• **ASSIGNMENT**
Only the text belongs in the copy. Transcribe the data exactly and drop any pictures.

• **Stored entries**
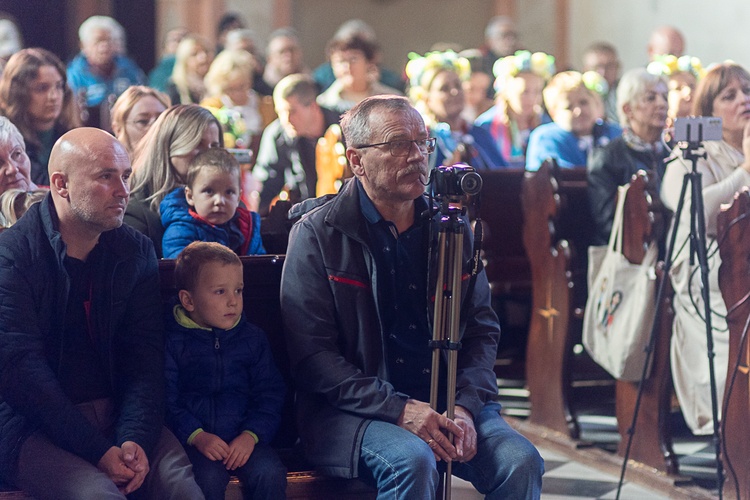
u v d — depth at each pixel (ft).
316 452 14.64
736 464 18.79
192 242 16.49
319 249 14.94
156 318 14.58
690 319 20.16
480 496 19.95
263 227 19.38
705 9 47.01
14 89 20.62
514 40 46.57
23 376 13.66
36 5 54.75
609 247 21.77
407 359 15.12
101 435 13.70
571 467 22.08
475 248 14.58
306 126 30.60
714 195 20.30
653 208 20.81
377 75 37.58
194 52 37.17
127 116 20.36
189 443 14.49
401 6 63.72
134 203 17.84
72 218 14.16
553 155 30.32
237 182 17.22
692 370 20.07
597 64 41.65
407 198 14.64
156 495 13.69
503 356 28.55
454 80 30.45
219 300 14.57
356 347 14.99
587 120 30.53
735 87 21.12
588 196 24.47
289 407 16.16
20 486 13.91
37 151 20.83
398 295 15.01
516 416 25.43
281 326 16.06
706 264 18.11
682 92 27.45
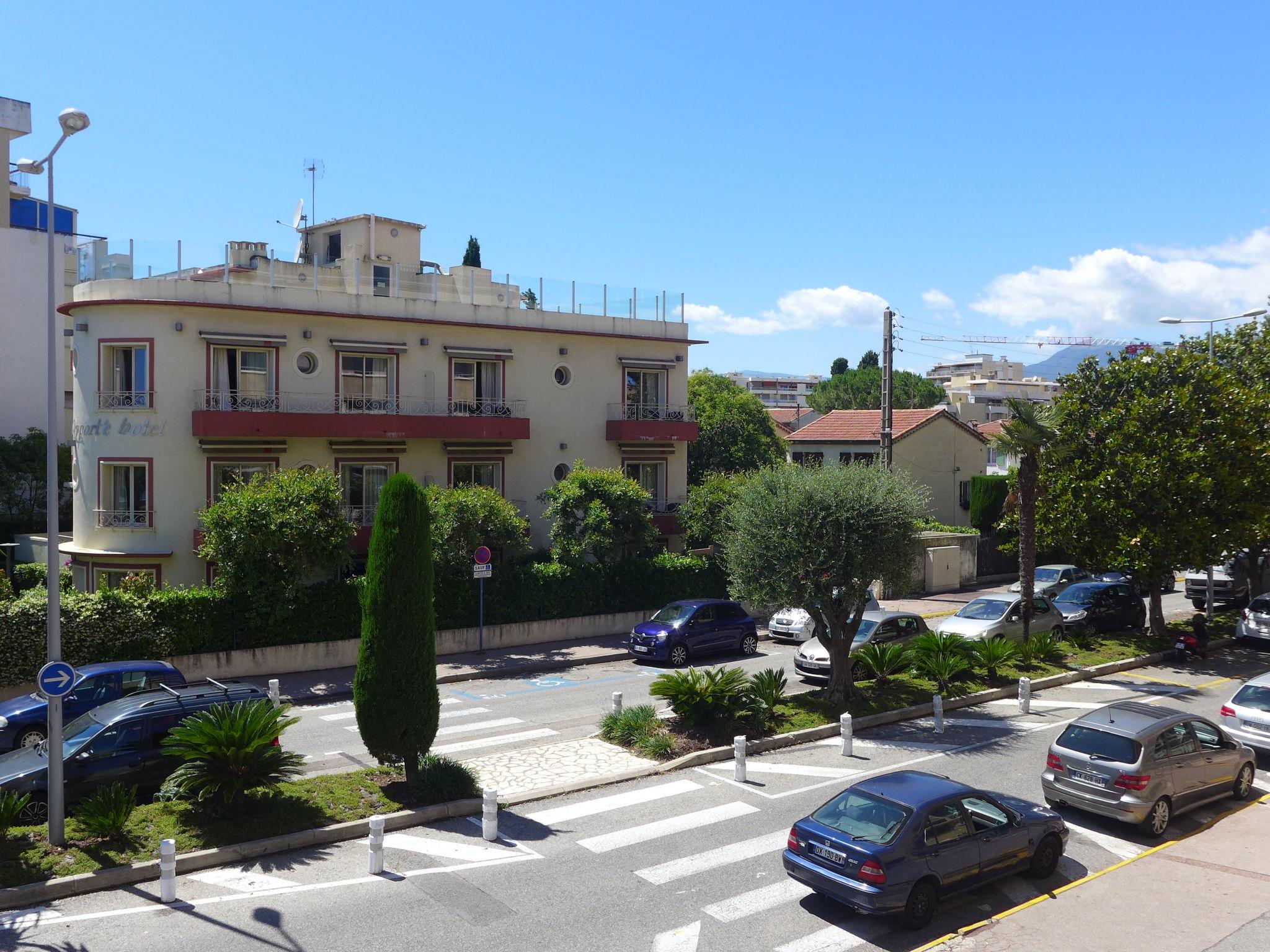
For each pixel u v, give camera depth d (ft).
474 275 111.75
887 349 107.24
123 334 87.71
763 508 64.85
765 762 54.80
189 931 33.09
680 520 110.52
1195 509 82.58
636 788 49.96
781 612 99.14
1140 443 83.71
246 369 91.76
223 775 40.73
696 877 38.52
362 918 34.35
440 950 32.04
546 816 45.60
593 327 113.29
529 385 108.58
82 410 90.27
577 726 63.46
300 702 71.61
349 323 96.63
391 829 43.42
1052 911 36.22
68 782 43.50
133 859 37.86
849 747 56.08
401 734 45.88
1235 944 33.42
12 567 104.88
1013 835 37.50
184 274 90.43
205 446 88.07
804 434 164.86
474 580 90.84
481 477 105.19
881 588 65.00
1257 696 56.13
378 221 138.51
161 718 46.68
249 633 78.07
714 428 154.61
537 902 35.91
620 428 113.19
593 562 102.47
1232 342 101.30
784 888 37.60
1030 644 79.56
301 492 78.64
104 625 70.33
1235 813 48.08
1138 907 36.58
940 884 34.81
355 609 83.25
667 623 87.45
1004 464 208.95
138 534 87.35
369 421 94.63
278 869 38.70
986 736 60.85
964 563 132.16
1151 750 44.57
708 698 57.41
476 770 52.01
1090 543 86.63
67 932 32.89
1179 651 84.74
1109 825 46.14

• **SOLUTION TO THIS PROBLEM**
u v d — depth at each pixel (ft).
316 452 14.64
736 464 18.79
192 242 16.49
319 249 14.94
156 318 14.58
690 319 20.16
480 496 19.95
263 227 19.38
705 9 47.01
14 89 20.62
514 40 46.57
23 376 13.66
36 5 54.75
609 247 21.77
407 359 15.12
101 435 13.70
571 467 22.08
475 248 14.58
306 126 30.60
714 195 20.30
653 208 20.81
377 75 37.58
194 52 37.17
127 116 20.36
189 443 14.49
401 6 63.72
134 203 17.84
72 218 14.16
553 155 30.32
237 182 17.22
692 370 20.07
597 64 41.65
407 198 14.64
156 495 13.69
503 356 28.55
454 80 30.45
219 300 14.57
356 347 14.99
587 120 30.53
735 87 21.12
588 196 24.47
289 407 16.16
20 486 13.91
37 151 20.83
398 295 15.01
516 416 25.43
281 326 16.06
706 264 18.11
682 92 27.45
For each pixel u v, give camera depth d (ft).
474 275 111.75
887 349 107.24
123 334 87.71
763 508 64.85
765 762 54.80
189 931 33.09
680 520 110.52
1195 509 82.58
636 788 49.96
781 612 99.14
1140 443 83.71
246 369 91.76
223 775 40.73
696 877 38.52
362 918 34.35
440 950 32.04
546 816 45.60
593 327 113.29
529 385 108.58
82 410 90.27
577 726 63.46
300 702 71.61
349 323 96.63
391 829 43.42
1052 911 36.22
68 782 43.50
133 859 37.86
849 747 56.08
401 734 45.88
1235 944 33.42
12 567 104.88
1013 835 37.50
184 274 90.43
205 446 88.07
804 434 164.86
474 580 90.84
481 477 105.19
881 588 65.00
1257 696 56.13
378 221 138.51
161 718 46.68
249 633 78.07
714 428 154.61
537 902 35.91
620 428 113.19
593 562 102.47
1232 342 101.30
784 888 37.60
1030 644 79.56
301 492 78.64
104 625 70.33
1235 813 48.08
1138 907 36.58
940 884 34.81
355 609 83.25
667 623 87.45
1004 464 208.95
138 534 87.35
369 421 94.63
278 869 38.70
986 736 60.85
964 563 132.16
1151 750 44.57
708 698 57.41
476 770 52.01
1090 543 86.63
67 932 32.89
1179 651 84.74
1109 825 46.14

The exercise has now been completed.